* _Exercise_
Wherever a line in the records contains the word "Left", return that line.

(Stored data entries)
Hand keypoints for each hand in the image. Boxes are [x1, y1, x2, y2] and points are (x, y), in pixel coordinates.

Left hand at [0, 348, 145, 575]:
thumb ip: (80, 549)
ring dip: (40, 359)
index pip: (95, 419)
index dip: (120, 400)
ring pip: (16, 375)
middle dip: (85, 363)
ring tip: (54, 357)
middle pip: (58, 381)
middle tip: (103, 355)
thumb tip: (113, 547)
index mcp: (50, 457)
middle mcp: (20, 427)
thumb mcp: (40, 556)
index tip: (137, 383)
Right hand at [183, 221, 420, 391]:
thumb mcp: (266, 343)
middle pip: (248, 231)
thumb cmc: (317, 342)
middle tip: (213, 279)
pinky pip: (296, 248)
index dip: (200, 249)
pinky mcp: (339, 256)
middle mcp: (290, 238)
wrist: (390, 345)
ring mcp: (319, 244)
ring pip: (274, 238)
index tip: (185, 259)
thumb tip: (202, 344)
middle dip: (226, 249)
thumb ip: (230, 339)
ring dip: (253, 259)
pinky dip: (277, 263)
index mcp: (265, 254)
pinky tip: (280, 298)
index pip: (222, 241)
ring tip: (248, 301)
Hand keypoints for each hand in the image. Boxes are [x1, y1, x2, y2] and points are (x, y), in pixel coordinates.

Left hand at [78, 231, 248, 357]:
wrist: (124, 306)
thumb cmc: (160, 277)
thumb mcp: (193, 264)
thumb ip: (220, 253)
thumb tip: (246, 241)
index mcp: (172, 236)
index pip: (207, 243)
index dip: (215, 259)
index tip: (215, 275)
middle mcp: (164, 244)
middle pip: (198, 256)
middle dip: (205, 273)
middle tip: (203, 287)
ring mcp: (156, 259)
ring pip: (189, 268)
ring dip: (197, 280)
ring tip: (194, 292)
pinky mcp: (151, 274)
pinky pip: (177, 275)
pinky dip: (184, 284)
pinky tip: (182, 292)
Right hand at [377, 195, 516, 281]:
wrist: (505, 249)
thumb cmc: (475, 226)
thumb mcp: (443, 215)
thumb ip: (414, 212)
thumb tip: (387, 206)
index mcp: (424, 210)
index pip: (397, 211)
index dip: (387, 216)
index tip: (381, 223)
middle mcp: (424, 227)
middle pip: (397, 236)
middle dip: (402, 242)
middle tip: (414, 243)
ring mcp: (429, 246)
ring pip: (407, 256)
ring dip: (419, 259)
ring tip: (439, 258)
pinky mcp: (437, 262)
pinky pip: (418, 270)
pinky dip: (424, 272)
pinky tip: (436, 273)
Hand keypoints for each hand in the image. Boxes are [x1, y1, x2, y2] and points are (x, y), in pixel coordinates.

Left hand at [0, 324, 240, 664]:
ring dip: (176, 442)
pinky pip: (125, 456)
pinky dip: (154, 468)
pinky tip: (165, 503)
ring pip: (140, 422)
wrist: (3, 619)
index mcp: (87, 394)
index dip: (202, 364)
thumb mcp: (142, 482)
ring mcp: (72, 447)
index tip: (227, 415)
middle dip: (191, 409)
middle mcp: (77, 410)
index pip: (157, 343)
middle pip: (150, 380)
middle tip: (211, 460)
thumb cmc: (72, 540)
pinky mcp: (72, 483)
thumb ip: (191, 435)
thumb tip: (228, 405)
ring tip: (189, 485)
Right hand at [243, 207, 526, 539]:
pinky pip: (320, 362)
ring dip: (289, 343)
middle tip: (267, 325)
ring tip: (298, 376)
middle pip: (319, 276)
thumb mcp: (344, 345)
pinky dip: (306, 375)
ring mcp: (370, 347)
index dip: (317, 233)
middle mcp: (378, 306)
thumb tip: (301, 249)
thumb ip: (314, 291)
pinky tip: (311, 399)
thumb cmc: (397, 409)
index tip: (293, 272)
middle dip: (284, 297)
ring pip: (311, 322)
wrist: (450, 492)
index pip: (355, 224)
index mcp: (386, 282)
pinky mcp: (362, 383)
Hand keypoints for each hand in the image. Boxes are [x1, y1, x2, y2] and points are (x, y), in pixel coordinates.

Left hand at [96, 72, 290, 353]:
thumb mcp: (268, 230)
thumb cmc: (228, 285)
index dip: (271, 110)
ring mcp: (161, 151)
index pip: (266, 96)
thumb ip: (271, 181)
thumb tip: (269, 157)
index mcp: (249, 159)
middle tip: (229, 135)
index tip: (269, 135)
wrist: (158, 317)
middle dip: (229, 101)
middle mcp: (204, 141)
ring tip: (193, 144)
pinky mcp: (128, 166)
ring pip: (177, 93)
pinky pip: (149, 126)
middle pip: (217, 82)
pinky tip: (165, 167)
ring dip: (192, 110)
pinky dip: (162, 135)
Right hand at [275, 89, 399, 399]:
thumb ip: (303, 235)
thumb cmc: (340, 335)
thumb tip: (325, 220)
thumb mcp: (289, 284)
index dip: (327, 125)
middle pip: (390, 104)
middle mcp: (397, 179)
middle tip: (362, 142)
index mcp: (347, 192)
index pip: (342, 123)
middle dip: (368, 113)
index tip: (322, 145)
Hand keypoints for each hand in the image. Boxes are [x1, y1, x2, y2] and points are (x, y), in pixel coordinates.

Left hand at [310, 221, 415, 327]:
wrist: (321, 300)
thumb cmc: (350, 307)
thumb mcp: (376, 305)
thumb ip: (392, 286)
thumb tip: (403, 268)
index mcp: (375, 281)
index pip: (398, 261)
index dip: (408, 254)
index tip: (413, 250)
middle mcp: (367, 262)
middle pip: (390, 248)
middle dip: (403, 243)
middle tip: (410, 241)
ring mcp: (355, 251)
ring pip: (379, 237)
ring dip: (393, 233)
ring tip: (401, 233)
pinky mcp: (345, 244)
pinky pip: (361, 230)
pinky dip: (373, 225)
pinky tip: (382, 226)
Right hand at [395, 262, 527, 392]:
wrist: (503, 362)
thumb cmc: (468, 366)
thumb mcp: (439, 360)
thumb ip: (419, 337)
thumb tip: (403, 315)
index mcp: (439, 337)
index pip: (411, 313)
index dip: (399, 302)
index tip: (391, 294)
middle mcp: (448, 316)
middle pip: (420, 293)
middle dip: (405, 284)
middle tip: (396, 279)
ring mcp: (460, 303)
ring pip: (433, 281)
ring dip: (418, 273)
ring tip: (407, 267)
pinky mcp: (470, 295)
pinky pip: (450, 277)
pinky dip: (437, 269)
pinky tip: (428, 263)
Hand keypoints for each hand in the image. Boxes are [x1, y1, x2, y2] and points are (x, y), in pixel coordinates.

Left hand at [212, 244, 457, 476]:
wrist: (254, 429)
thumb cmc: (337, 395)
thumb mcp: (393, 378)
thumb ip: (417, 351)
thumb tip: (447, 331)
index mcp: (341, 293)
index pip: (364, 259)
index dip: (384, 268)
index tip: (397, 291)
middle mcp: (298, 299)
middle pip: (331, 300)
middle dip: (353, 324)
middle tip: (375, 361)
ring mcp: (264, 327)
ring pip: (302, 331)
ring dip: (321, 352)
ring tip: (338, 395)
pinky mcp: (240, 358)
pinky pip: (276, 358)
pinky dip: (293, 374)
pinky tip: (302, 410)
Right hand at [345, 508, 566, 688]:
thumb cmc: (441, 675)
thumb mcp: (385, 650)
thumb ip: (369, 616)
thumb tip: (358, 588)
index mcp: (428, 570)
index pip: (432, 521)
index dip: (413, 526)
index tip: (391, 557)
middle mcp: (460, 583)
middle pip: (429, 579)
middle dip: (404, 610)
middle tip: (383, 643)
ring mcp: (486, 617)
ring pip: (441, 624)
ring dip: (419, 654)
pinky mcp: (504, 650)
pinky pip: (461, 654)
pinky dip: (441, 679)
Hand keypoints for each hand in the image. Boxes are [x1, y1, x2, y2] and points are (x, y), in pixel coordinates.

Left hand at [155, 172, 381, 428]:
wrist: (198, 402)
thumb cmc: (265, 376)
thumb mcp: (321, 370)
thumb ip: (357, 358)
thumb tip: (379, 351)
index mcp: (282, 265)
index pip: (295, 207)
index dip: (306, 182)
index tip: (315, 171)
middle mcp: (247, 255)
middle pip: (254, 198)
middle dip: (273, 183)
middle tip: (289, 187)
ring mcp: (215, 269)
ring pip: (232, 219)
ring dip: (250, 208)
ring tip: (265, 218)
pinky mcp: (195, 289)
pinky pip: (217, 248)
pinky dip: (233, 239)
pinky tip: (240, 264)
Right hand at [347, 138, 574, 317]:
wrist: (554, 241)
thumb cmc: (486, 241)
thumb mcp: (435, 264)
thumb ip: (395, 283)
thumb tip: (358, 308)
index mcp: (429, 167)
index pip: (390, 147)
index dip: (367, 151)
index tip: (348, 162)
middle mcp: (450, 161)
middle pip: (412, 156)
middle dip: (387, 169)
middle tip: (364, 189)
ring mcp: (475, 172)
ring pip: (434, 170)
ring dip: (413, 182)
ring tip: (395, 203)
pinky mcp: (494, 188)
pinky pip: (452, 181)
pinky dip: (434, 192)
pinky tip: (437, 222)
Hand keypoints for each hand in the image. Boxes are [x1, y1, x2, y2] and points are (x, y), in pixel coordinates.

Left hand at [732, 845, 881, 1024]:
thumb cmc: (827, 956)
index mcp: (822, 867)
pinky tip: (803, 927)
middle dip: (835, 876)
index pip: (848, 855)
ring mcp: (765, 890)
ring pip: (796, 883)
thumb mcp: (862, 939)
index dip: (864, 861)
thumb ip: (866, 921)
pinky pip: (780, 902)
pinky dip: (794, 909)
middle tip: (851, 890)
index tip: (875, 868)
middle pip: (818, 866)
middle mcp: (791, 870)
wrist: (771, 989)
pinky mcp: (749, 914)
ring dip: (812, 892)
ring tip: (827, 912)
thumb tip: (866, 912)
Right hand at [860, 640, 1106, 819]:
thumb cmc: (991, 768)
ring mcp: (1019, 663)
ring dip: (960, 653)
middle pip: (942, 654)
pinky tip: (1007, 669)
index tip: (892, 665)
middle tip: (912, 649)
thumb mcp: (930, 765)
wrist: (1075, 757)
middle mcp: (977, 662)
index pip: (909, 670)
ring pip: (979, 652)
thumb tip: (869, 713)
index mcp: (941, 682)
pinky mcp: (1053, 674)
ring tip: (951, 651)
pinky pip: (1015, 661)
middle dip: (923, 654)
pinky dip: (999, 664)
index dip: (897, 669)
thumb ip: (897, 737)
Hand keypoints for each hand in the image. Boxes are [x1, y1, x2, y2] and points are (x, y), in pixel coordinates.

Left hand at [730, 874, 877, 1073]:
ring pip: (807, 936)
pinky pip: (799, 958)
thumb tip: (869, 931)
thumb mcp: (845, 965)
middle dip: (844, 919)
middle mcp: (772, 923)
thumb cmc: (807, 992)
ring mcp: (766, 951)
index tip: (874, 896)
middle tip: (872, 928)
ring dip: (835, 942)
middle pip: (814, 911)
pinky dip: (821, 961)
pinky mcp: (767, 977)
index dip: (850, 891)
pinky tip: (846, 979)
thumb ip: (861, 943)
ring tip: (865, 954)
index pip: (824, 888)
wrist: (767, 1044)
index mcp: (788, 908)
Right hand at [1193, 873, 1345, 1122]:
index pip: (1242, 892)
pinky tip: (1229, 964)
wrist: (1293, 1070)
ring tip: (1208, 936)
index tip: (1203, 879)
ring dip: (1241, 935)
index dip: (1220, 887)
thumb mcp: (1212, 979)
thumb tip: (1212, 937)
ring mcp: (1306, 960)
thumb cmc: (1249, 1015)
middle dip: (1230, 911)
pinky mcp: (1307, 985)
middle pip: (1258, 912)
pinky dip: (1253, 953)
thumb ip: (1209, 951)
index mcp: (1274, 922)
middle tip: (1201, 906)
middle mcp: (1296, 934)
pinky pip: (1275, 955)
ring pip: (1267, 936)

* _Response box_
Left hand at [0, 348, 145, 575]:
Left hand at [78, 231, 248, 357]:
Left hand at [0, 324, 240, 664]:
Left hand at [96, 72, 290, 353]:
Left hand at [310, 221, 415, 327]:
Left hand at [212, 244, 457, 476]:
Left hand at [155, 172, 381, 428]:
Left hand at [732, 845, 881, 1024]:
Left hand at [730, 874, 877, 1073]:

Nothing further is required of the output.